**TASK REQUIREMENTS**
For the material that follows, return exactly the lines from the one with "tissue box: present [380,241,444,306]" through the one with "coffee cup: none [360,653,383,693]", both ends included.

-- INPUT follows --

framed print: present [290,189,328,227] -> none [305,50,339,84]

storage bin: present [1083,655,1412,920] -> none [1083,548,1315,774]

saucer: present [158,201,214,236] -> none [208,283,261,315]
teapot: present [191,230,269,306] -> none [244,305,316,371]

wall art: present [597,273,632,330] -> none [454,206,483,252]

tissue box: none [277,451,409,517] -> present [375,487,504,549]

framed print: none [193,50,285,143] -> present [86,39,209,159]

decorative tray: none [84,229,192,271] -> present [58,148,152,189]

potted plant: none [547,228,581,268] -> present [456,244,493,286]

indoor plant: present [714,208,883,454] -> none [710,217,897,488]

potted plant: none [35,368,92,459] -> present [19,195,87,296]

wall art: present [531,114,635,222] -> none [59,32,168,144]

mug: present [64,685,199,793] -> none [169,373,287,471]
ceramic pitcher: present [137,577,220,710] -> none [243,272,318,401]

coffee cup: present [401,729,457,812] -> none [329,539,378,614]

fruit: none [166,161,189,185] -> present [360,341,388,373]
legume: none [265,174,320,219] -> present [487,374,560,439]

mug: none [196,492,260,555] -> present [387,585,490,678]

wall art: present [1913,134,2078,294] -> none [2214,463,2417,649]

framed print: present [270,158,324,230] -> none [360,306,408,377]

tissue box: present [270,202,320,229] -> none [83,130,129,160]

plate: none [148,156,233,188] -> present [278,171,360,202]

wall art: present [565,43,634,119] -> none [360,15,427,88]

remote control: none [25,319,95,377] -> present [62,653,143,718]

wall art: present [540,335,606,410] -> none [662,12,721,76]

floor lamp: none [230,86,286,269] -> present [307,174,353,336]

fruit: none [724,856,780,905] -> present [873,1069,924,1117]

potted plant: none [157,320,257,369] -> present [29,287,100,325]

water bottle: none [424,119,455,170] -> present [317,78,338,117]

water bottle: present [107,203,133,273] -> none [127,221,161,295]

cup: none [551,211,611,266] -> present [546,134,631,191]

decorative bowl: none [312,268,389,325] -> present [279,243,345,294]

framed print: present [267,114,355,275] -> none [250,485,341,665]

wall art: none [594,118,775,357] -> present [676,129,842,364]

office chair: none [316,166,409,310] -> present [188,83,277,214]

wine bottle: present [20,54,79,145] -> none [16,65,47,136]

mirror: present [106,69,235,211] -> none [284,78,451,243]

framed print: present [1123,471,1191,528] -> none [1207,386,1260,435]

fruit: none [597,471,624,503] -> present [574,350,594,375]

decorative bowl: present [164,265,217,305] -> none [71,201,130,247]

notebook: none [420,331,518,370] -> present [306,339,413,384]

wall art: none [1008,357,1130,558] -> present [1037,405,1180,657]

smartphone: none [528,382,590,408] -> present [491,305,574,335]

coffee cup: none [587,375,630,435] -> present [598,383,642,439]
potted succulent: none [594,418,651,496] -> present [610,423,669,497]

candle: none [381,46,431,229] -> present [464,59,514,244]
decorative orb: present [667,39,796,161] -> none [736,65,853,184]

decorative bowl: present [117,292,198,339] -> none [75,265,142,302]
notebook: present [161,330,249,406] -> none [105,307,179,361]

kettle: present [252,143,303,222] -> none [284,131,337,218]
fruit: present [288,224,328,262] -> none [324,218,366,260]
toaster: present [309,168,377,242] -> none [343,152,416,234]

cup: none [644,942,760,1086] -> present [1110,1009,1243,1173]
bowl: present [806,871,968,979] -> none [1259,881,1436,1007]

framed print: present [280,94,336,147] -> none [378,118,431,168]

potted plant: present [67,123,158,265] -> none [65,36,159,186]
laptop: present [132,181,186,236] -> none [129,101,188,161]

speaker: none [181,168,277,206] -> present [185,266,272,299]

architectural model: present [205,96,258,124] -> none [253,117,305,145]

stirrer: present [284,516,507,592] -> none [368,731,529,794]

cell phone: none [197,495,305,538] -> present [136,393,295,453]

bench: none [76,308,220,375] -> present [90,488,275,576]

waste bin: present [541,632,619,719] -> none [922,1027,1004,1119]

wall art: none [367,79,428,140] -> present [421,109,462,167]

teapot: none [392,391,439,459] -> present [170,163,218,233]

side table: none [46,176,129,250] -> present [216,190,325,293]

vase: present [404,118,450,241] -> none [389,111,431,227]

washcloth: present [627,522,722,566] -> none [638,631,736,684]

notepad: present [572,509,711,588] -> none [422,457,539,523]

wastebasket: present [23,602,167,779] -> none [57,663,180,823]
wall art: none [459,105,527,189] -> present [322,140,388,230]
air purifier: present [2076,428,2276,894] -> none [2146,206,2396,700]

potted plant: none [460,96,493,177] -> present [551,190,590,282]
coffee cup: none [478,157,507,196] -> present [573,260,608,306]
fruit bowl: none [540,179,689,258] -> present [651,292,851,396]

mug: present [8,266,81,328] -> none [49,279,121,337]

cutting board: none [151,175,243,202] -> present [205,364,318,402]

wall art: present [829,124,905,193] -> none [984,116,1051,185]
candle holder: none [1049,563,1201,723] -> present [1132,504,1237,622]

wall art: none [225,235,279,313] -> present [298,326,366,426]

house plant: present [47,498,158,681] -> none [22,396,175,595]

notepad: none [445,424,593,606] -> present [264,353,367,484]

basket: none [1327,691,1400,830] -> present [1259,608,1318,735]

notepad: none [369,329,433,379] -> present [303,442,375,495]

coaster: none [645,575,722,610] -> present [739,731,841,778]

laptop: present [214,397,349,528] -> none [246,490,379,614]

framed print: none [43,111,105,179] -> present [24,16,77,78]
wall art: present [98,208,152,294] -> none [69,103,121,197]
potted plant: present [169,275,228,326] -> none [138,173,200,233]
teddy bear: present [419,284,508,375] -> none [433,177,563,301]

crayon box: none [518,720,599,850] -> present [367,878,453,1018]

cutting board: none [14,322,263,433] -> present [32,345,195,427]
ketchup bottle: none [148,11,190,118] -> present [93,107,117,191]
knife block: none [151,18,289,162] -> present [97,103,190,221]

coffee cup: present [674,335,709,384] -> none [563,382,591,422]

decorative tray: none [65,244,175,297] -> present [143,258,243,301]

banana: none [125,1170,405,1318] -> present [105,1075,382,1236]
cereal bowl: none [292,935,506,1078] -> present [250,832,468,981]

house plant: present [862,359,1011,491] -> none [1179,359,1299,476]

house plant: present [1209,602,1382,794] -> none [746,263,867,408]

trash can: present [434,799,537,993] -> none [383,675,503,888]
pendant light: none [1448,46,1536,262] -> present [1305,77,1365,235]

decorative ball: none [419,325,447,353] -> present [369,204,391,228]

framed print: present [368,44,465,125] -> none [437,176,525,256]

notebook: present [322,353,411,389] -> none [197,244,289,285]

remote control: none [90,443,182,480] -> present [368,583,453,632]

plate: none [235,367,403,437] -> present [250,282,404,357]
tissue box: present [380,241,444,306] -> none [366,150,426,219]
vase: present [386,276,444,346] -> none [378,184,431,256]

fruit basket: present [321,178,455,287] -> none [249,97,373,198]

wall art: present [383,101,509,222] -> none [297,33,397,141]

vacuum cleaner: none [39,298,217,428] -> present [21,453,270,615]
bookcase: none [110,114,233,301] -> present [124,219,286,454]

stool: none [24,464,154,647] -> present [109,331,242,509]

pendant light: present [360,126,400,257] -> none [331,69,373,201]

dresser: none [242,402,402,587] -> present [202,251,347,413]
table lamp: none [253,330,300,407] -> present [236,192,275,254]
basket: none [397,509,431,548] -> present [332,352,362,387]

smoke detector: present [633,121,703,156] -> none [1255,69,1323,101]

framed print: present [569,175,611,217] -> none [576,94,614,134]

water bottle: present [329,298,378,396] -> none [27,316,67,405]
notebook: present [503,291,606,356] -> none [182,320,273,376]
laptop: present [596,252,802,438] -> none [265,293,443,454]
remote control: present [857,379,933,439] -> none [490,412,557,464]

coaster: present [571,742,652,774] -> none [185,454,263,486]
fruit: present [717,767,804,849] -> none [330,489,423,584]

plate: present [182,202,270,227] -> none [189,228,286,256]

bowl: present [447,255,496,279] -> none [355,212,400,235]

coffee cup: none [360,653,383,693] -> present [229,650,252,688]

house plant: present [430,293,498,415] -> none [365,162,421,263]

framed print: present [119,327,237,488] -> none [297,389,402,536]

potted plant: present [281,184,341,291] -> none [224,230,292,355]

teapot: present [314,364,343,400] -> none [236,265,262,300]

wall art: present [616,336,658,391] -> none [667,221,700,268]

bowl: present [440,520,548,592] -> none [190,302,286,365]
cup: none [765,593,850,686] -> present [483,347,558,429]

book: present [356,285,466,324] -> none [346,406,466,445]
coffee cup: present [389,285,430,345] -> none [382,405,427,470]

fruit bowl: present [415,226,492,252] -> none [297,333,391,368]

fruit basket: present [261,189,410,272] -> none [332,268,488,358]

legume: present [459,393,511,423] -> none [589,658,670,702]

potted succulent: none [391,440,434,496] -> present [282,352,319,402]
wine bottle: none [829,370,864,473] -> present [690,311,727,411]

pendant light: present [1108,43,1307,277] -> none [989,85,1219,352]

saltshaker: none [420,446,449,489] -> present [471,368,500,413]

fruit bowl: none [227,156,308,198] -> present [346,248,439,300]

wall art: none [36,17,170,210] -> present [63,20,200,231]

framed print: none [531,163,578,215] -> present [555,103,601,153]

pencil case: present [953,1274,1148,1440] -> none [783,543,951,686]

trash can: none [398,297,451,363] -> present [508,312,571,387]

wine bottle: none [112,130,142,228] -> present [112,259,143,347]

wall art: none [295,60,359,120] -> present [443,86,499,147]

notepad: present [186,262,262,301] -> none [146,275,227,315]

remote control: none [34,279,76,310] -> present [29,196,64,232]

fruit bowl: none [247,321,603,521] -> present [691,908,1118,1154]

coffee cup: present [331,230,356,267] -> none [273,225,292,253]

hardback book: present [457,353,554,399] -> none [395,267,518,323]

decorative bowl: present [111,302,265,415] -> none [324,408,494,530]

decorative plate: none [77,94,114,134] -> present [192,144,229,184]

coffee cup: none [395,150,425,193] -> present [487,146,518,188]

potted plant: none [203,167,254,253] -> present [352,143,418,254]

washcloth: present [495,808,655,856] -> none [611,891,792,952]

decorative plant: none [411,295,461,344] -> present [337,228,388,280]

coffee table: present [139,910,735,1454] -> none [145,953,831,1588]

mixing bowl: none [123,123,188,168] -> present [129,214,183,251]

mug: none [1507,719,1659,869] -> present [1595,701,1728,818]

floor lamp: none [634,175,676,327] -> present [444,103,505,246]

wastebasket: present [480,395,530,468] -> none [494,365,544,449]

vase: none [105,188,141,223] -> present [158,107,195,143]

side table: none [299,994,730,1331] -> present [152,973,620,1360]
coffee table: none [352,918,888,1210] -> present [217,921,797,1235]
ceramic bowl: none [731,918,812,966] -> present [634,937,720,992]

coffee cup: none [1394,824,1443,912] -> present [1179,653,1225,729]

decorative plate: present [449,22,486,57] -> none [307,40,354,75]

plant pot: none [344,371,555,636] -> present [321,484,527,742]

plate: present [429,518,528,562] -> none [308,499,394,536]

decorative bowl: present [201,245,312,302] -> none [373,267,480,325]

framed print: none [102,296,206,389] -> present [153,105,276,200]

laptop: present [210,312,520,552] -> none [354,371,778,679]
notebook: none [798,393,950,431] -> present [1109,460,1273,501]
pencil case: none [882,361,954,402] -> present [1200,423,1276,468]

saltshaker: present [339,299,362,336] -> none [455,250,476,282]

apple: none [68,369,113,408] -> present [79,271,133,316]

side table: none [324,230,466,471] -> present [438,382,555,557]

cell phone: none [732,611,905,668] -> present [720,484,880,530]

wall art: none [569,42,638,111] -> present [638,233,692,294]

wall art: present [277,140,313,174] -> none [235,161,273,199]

-- INPUT concluded --

**EXERCISE ANSWER**
tissue box: present [380,241,444,306] -> none [366,150,426,219]
vase: present [386,276,444,346] -> none [378,184,431,256]

fruit basket: present [321,178,455,287] -> none [249,97,373,198]

wall art: present [383,101,509,222] -> none [297,33,397,141]

vacuum cleaner: none [39,298,217,428] -> present [21,453,270,615]
bookcase: none [110,114,233,301] -> present [124,219,286,454]

stool: none [24,464,154,647] -> present [109,331,242,509]

pendant light: present [360,126,400,257] -> none [331,69,373,201]

dresser: none [242,402,402,587] -> present [202,251,347,413]
table lamp: none [253,330,300,407] -> present [236,192,275,254]
basket: none [397,509,431,548] -> present [332,352,362,387]

smoke detector: present [633,121,703,156] -> none [1255,69,1323,101]

framed print: present [569,175,611,217] -> none [576,94,614,134]

water bottle: present [329,298,378,396] -> none [27,316,67,405]
notebook: present [503,291,606,356] -> none [182,320,273,376]
laptop: present [596,252,802,438] -> none [265,293,443,454]
remote control: present [857,379,933,439] -> none [490,412,557,464]

coaster: present [571,742,652,774] -> none [185,454,263,486]
fruit: present [717,767,804,849] -> none [330,489,423,584]

plate: present [182,202,270,227] -> none [189,228,286,256]

bowl: present [447,255,496,279] -> none [355,212,400,235]

coffee cup: none [360,653,383,693] -> present [229,650,252,688]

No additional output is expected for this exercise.